PROBLEM SET:
A: Answer these questions about the spsR practical guides page, each in one line marked (i), (ii) or (iii):
(i) What two things does the step by step instruction say the spsR package is used to do?
(ii) What does the page offer to ease data collection for site-level variables?
(iii) By what method are study sites selected, according to the heading of section 1.1?
B: Rewrite the rows from the line that contains "Camera spec: lens" through the line that contains "0.003443, 0.995348, 0.008102]]" as a two-column CSV with the columns "prompt" and "reply". Each row of instructions becomes one CSV line, with the rows that follow it as its reply; put each value in one quoted field and turn line breaks into spaces.

Practical Guides
practical_guides.Rmd
On this page, we provide the practical guidance to
spsR
package.
Step by Step Instruction:
We summarize the implementation details and recommendations.Common Questions and Concerns:
We answer common questions (e.g, concerns of unmeasured variables).-
Prepare Site-Level Variables:
We offer several data sets and functions to ease data collection -
Useful Information for Multi-Country Survey Experiments:
We offer useful information about implementing multi-country survey experiments.
1. Step by Step Instruction
Here, we summarize step by step instructions about how to use
spsR
package to (1) select study sites and (2) estimate the
average-site average treatment effect (the average-site ATE).
1.1 Site Selection via Synthetic Purposive Sampling
How can we select study sites for external validity?

INPUT DATA:
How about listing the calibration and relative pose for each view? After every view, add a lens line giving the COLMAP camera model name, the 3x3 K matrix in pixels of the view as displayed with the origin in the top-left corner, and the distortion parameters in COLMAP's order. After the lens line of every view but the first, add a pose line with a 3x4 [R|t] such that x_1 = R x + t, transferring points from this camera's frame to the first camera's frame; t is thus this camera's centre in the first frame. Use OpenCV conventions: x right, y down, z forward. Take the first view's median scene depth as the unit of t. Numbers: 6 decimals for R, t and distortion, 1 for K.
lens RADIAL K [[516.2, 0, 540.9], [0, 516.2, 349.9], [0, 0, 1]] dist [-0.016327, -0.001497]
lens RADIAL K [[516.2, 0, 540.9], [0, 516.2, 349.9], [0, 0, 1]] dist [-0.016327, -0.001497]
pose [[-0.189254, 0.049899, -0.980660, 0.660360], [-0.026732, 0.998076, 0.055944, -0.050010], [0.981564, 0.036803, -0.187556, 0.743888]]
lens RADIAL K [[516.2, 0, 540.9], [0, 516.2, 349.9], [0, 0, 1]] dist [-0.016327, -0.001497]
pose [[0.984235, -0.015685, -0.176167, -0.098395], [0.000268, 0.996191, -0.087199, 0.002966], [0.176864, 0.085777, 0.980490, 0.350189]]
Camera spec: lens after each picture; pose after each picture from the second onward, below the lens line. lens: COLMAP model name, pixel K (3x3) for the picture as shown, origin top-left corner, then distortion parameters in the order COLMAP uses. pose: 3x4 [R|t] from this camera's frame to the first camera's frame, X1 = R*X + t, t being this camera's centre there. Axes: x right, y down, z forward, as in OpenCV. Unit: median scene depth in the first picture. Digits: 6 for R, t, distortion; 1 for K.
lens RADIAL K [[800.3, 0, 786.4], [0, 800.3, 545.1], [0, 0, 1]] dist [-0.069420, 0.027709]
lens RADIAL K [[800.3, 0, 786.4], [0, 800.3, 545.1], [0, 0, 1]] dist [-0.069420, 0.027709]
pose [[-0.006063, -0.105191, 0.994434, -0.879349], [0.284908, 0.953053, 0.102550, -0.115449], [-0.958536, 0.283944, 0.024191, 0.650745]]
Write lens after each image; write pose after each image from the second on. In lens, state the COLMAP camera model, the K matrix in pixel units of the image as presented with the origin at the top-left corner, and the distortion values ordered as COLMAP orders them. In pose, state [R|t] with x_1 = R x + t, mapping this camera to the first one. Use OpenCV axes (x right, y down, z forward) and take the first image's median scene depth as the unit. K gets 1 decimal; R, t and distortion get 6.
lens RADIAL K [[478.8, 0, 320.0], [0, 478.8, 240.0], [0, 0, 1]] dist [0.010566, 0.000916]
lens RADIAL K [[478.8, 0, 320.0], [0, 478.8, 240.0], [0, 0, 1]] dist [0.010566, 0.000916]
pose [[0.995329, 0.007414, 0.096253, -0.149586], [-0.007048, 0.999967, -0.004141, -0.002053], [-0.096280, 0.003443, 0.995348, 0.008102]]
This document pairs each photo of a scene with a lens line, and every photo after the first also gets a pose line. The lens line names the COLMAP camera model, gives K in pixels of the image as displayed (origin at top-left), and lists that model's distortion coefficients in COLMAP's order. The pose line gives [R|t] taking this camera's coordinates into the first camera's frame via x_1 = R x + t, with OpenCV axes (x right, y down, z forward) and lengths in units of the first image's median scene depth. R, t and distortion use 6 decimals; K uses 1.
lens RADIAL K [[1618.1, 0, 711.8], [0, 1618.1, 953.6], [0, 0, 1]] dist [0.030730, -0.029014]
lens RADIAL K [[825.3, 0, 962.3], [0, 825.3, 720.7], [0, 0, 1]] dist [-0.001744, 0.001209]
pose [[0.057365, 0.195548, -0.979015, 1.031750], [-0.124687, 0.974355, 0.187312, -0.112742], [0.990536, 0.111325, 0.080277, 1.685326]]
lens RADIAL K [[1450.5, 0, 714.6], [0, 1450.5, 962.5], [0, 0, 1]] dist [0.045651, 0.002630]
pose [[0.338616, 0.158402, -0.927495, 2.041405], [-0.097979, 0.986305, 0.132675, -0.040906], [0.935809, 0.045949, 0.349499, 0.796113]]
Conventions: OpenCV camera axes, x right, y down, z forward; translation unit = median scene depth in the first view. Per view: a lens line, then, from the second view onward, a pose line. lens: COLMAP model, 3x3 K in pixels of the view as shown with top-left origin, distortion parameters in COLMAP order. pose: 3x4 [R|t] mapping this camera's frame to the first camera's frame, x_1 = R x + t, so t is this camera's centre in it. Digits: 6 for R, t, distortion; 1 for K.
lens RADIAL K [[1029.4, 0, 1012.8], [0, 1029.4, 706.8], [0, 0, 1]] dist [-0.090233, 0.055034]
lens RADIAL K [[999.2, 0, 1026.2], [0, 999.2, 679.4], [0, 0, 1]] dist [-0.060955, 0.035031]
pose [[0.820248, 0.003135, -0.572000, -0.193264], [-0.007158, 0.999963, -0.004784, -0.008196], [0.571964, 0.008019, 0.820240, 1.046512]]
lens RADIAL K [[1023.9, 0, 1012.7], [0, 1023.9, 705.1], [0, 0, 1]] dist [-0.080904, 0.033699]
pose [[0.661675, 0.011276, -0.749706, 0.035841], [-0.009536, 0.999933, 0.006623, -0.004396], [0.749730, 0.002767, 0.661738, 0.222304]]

TASK SOLUTIONS:
A:
(i) To select study sites and to estimate the average-site average treatment effect (the average-site ATE).
(ii) Several data sets and functions.
(iii) Synthetic purposive sampling.

B:
prompt,reply
"Camera spec: lens after each picture; pose after each picture from the second onward, below the lens line. lens: COLMAP model name, pixel K (3x3) for the picture as shown, origin top-left corner, then distortion parameters in the order COLMAP uses. pose: 3x4 [R|t] from this camera's frame to the first camera's frame, X1 = R*X + t, t being this camera's centre there. Axes: x right, y down, z forward, as in OpenCV. Unit: median scene depth in the first picture. Digits: 6 for R, t, distortion; 1 for K.","lens RADIAL K [[800.3, 0, 786.4], [0, 800.3, 545.1], [0, 0, 1]] dist [-0.069420, 0.027709] lens RADIAL K [[800.3, 0, 786.4], [0, 800.3, 545.1], [0, 0, 1]] dist [-0.069420, 0.027709] pose [[-0.006063, -0.105191, 0.994434, -0.879349], [0.284908, 0.953053, 0.102550, -0.115449], [-0.958536, 0.283944, 0.024191, 0.650745]]"
"Write lens after each image; write pose after each image from the second on. In lens, state the COLMAP camera model, the K matrix in pixel units of the image as presented with the origin at the top-left corner, and the distortion values ordered as COLMAP orders them. In pose, state [R|t] with x_1 = R x + t, mapping this camera to the first one. Use OpenCV axes (x right, y down, z forward) and take the first image's median scene depth as the unit. K gets 1 decimal; R, t and distortion get 6.","lens RADIAL K [[478.8, 0, 320.0], [0, 478.8, 240.0], [0, 0, 1]] dist [0.010566, 0.000916] lens RADIAL K [[478.8, 0, 320.0], [0, 478.8, 240.0], [0, 0, 1]] dist [0.010566, 0.000916] pose [[0.995329, 0.007414, 0.096253, -0.149586], [-0.007048, 0.999967, -0.004141, -0.002053], [-0.096280, 0.003443, 0.995348, 0.008102]]"